According to the response of the ministry, Minister of Justice Krum Zarkov ruled that after the cancellation of the naturalization of Adoniyev himself on May 22, 2018, the basis for registering his children as Bulgarian citizens was lost. “The Ministry has instructed the municipality of Plovdiv to exclude them from the list of citizens of the Republic of Bulgaria. <...> The instructions were completed on February 14, 2023. They (the children of Adoniyev) are not Bulgarian citizens,” Bivol quotes a letter from the Ministry of Justice.
The ministry notes that Adoniev received a Bulgarian passport about 15 years ago, in 2008, for special merits on the proposal of the head of the Ministry of Transport, socialist Petr Mutafchiev. The businessman established a company in Plovdiv with the intention of investing in the country’s economy. However, writes “Bivol”, investments for the entire time amounted to only 50 thousand levs (€ 25.3 thousand at the current exchange rate).

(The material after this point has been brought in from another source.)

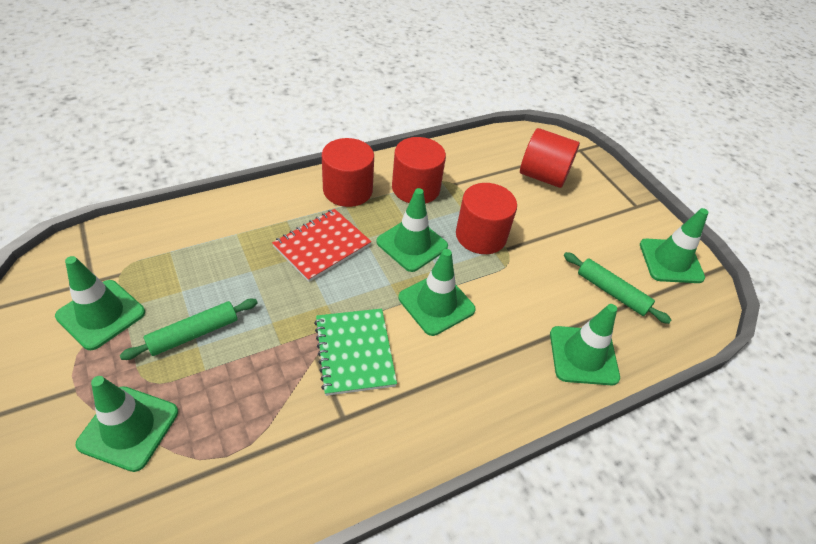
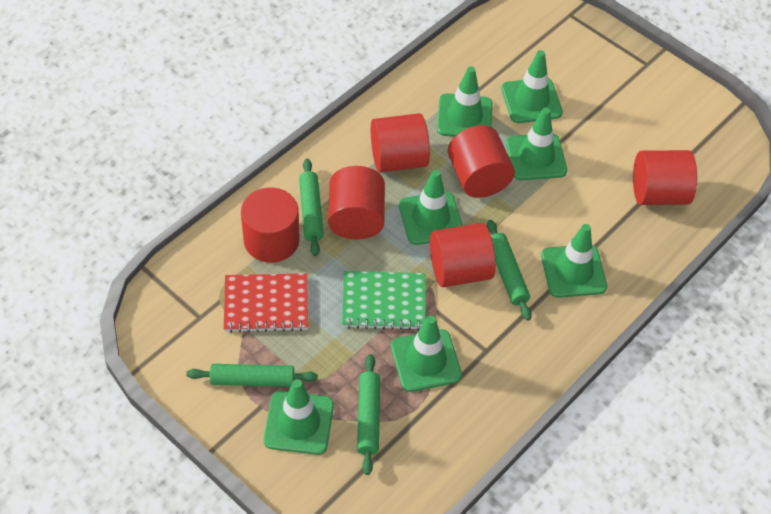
green rolling pin: 2 -> 4
green traffic cone: 6 -> 7
red cylinder: 4 -> 6

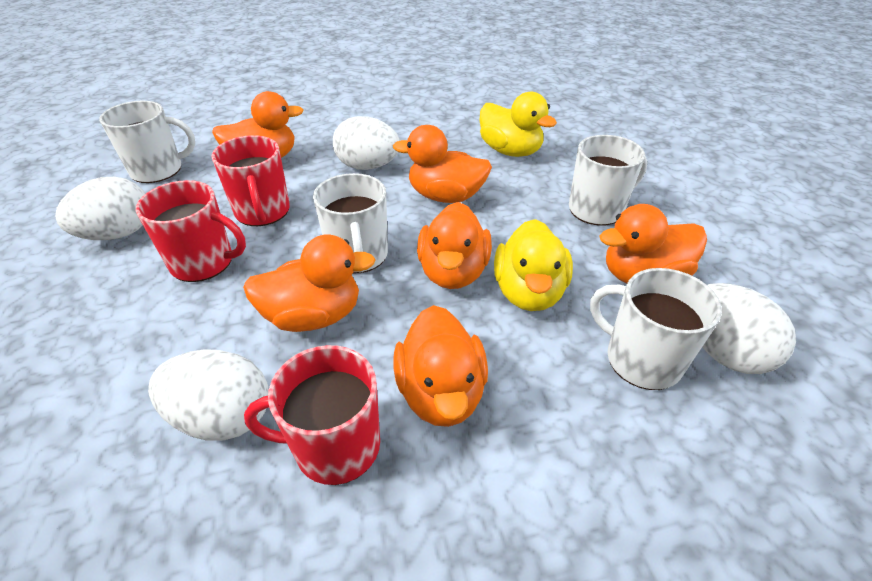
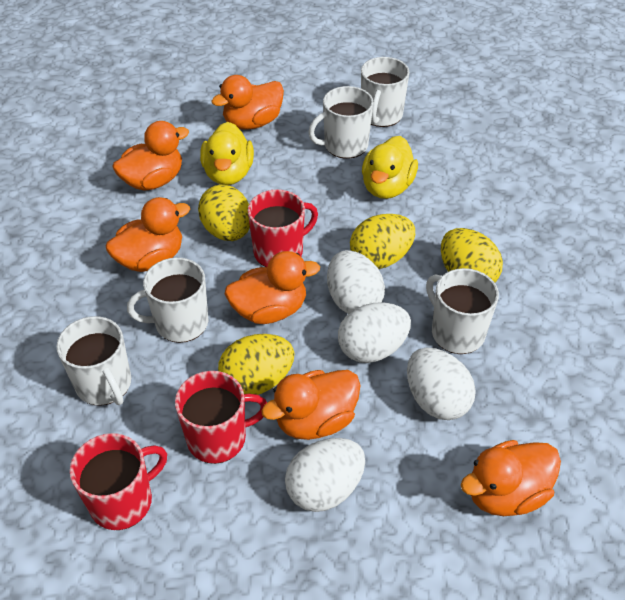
white mug: 4 -> 5
yellow egg: 0 -> 4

Bulgaria stripped Adoniev of his citizenship in May 2018. As Reuters reported in January 2019, citing the Ministry of Justice of the country, the reason was that the businessman “was convicted in the United States 20 years ago on charges of fraud.”
At the same time, the Bulgarian government said that in an effort to accelerate accession to the Schengen area, it intends to stop allowing wealthy foreigners to “buy” Bulgarian citizenship in exchange for investment, which allows them to move freely throughout the European Union.

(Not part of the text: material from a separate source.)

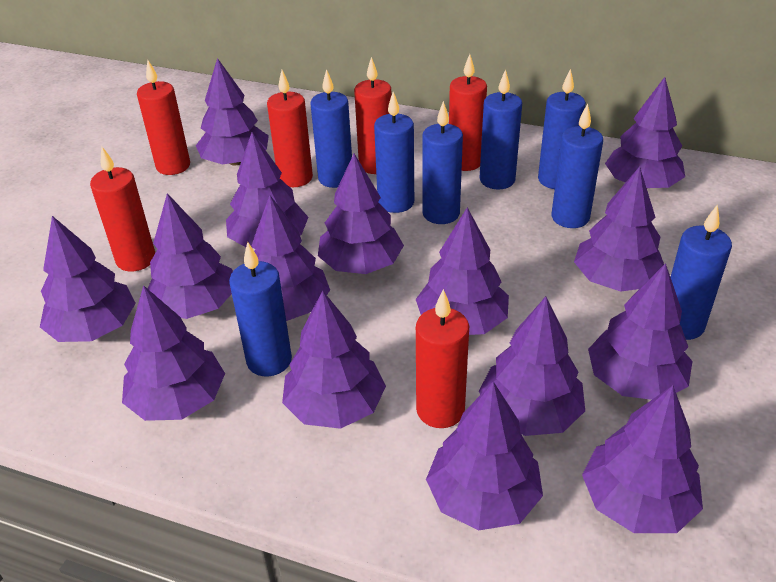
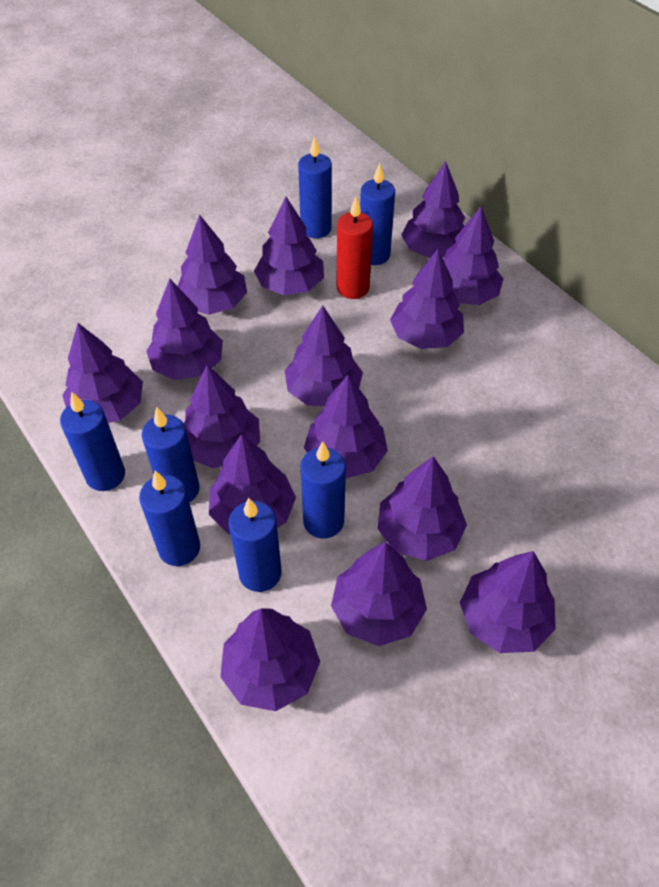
blue candle: 8 -> 7
red candle: 6 -> 1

In October 2021, a US court granted Sergei Adoniev’s petition to overturn the indictment against him in the 1998 case. The court acknowledged that Adoniyev had “a good reason not to challenge the conviction earlier”, allowed him to withdraw his confessions given in the 1990s, and cleared his criminal record. As lawyers explained to RBC, such a decision means that Adonyev has every reason to say that he was not really found guilty of a crime, restrictions on entry into the United States are lifted for him.
In the 1990s, US law enforcement officers discovered that US-registered MCW Enterprises was violating a 1960 ban on trade with Cuba, and charged Adoniev, the owner of this company, with embargo violations and money laundering. In 1996, a US Attorney accused a Russian businessman of fraud on payments related to the dispute, the suspect was arrested in Germany, after which his wife hired American Stephen London as a lawyer. In 1997, London advised Adoniev to plead guilty, after which the businessman was sentenced to 30 months in prison and paid $1 million, but in fact he paid $4 million. In August 1999, he was deported from the United States. The criminal case led to the fact that Adoniyev was effectively prohibited from returning to the United States.

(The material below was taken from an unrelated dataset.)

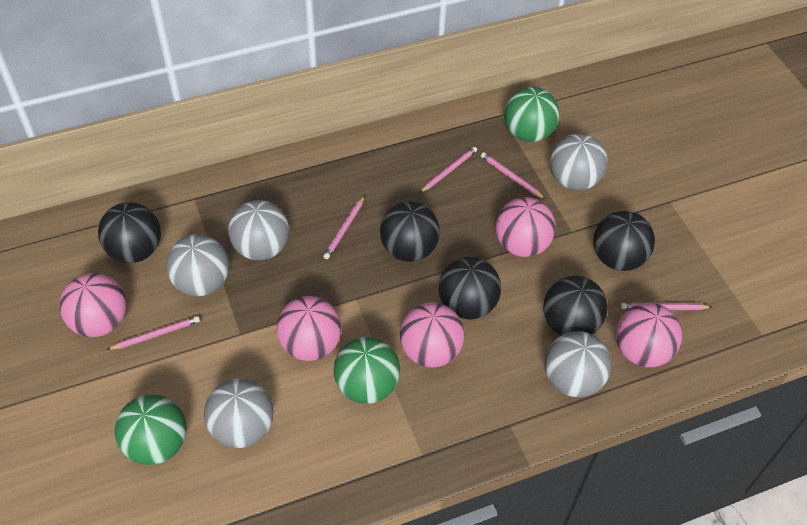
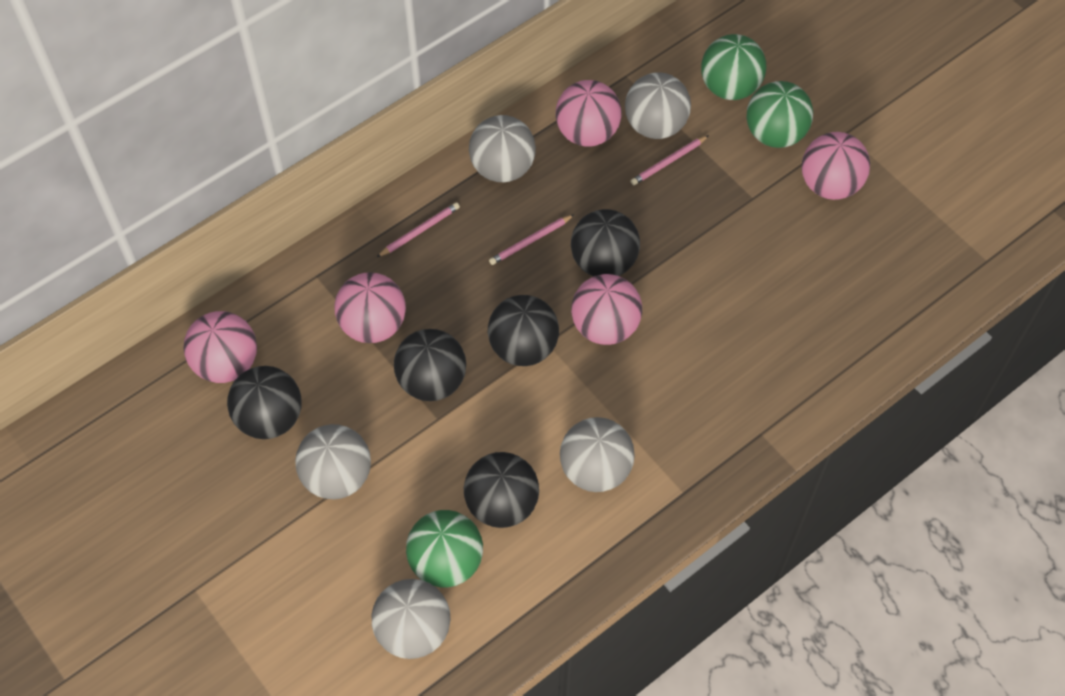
pink pencil: 5 -> 3

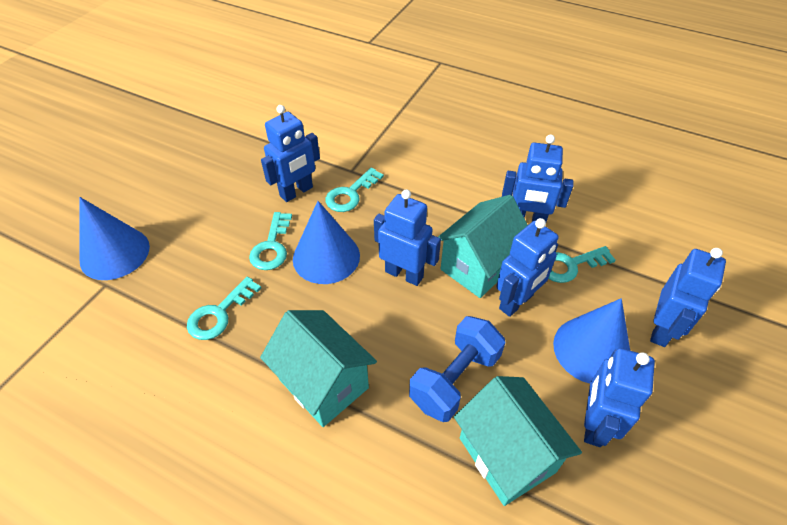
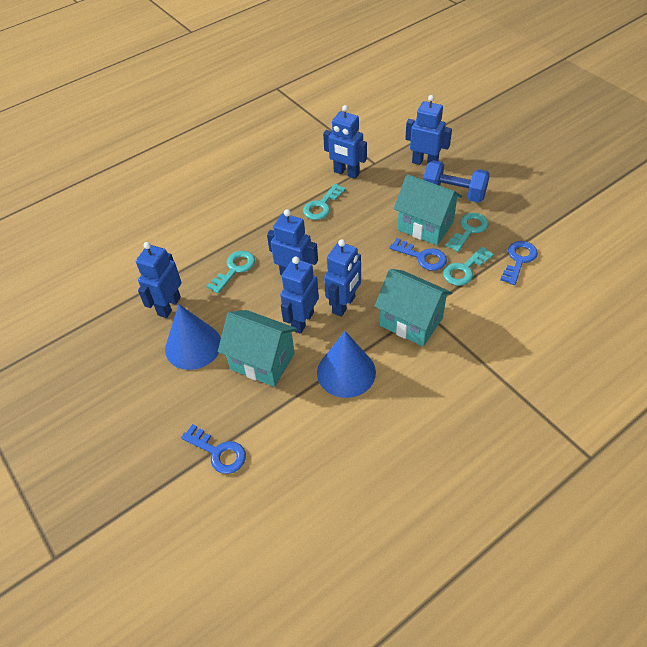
blue cone: 3 -> 2
blue key: 0 -> 3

What is known about Sergei Adoniev
Among the businesses in which Sergei Adoniev participated are the JFC company, which was engaged in the import of fruits (owned from 1994 to 2000 together with Vladimir Kekhman); Skartel and mobile device manufacturer Yota Devices (from the mid-2000s to the mid-2010s, together with Denis Sverdlov, Albert Avdolyan, Vladislav Martynov, etc.); Greenhouse Growth Technologies (in the 2010s, together with Sergey Rukin). An A-Property representative told RBC that Adoniev and Avdolyan “are systematically forming an industrial cluster in Yakutia, which includes the Yakut Fuel and Energy Company, the Ogodzha coal project and the port of Vera.
Adoniev was one of the founders and sponsors of Art-Strelka and created the Stanislavsky Electrotheater Support Fund in Moscow, sponsored Ilya Khrzhanovsky’s film Dau, sponsored Novaya Gazeta and Ksenia Sobchak’s campaign when she ran for the presidency of Russia.